Observability is not only for incident response. The same event model can inform product quality metrics if designed well. Once you can trace a run end to end, you can ask better questions: which workflows have the highest retry rates, which tools drive the most abandoned sessions, which approval prompts convert poorly, which categories of tool errors correlate with negative feedback, and where does latency spike enough to change user behavior? These questions matter because agent quality is experienced through workflow outcomes, not isolated model outputs.

There is also a strategic benefit here. Teams that separate operational logging from product analytics often discover they instrumented neither sufficiently. If you choose a compact but expressive schema early, you can power dashboards, postmortems, and evaluation loops from the same foundation. That reduces duplication and gives everyone a shared language for discussing reliability.

Know what not to log

Restraint is a feature of good observability. Not every prompt, tool response, attachment, or intermediate chain-of-thought artifact belongs in a durable log. Storing unnecessary raw material increases cost, risk, and confusion. More importantly, it can create organizational habits where people debug by spelunking sensitive content rather than by improving structured signals. That is the observability equivalent of relying on production access because your abstractions failed you.

A useful litmus test is whether a field is necessary to answer a foreseeable operational or product question. If not, it probably does not need to be durable. Keep the narrative, keep the identifiers, keep the outcomes. Drop the raw artifacts unless you have a clear and well-governed reason to retain them. In agent systems, the easiest sensitive data leak is the one you logged because it seemed helpful at the time.

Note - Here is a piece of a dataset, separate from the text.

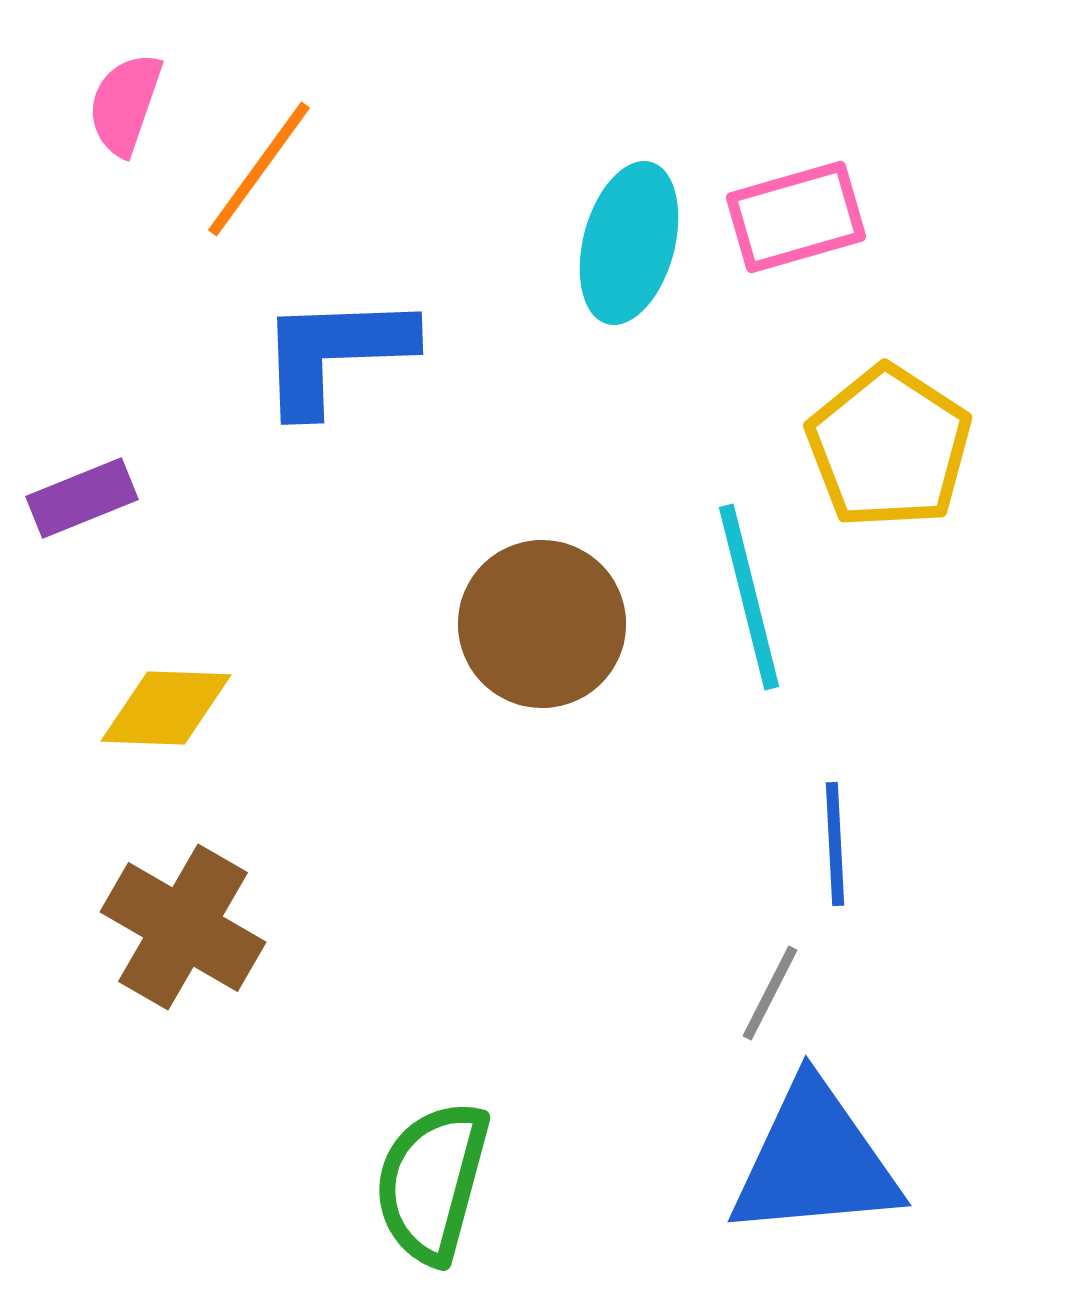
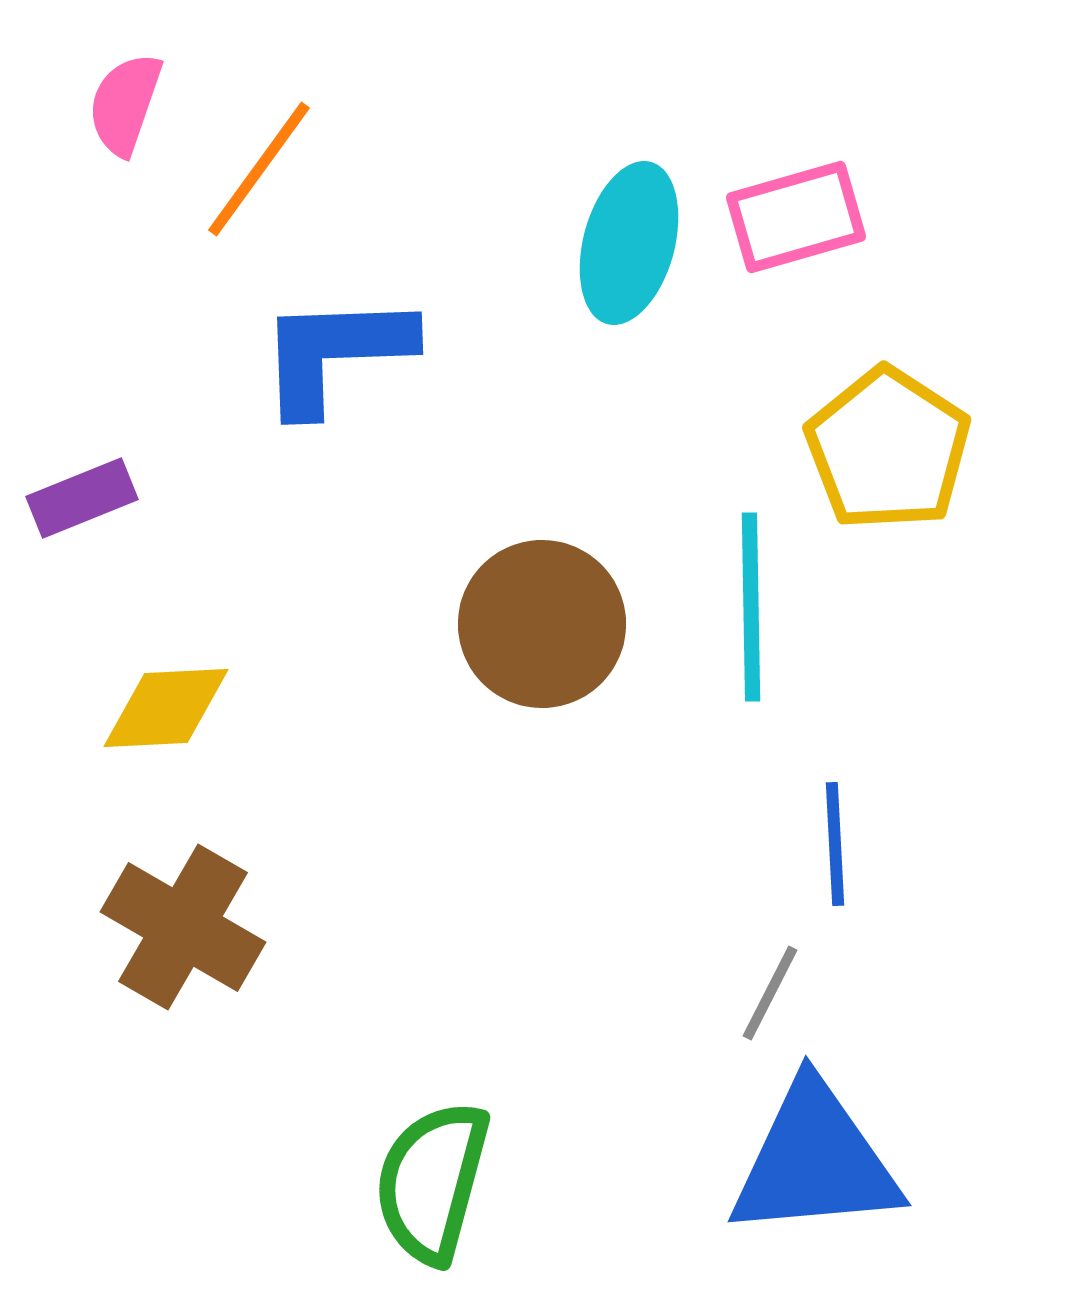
yellow pentagon: moved 1 px left, 2 px down
cyan line: moved 2 px right, 10 px down; rotated 13 degrees clockwise
yellow diamond: rotated 5 degrees counterclockwise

You do not earn observability maturity by collecting the most data. You earn it by collecting the most useful data with the least avoidable exposure.

The best logs make ambiguity smaller

Teams adopt observability because they want certainty. In practice, the real win is smaller ambiguity. A good trace will not answer every question automatically, but it will narrow the space of possible explanations fast enough that humans can act. It tells you whether the problem is in intent resolution, validation, tool execution, latency, UI messaging, or policy. That clarity is what makes the system operable at scale.

If your current logs leave you arguing about what probably happened, that is a design problem, not an unavoidable property of AI. The right schema will not remove complexity, but it will make complexity visible. That is the foundation for every serious reliability program.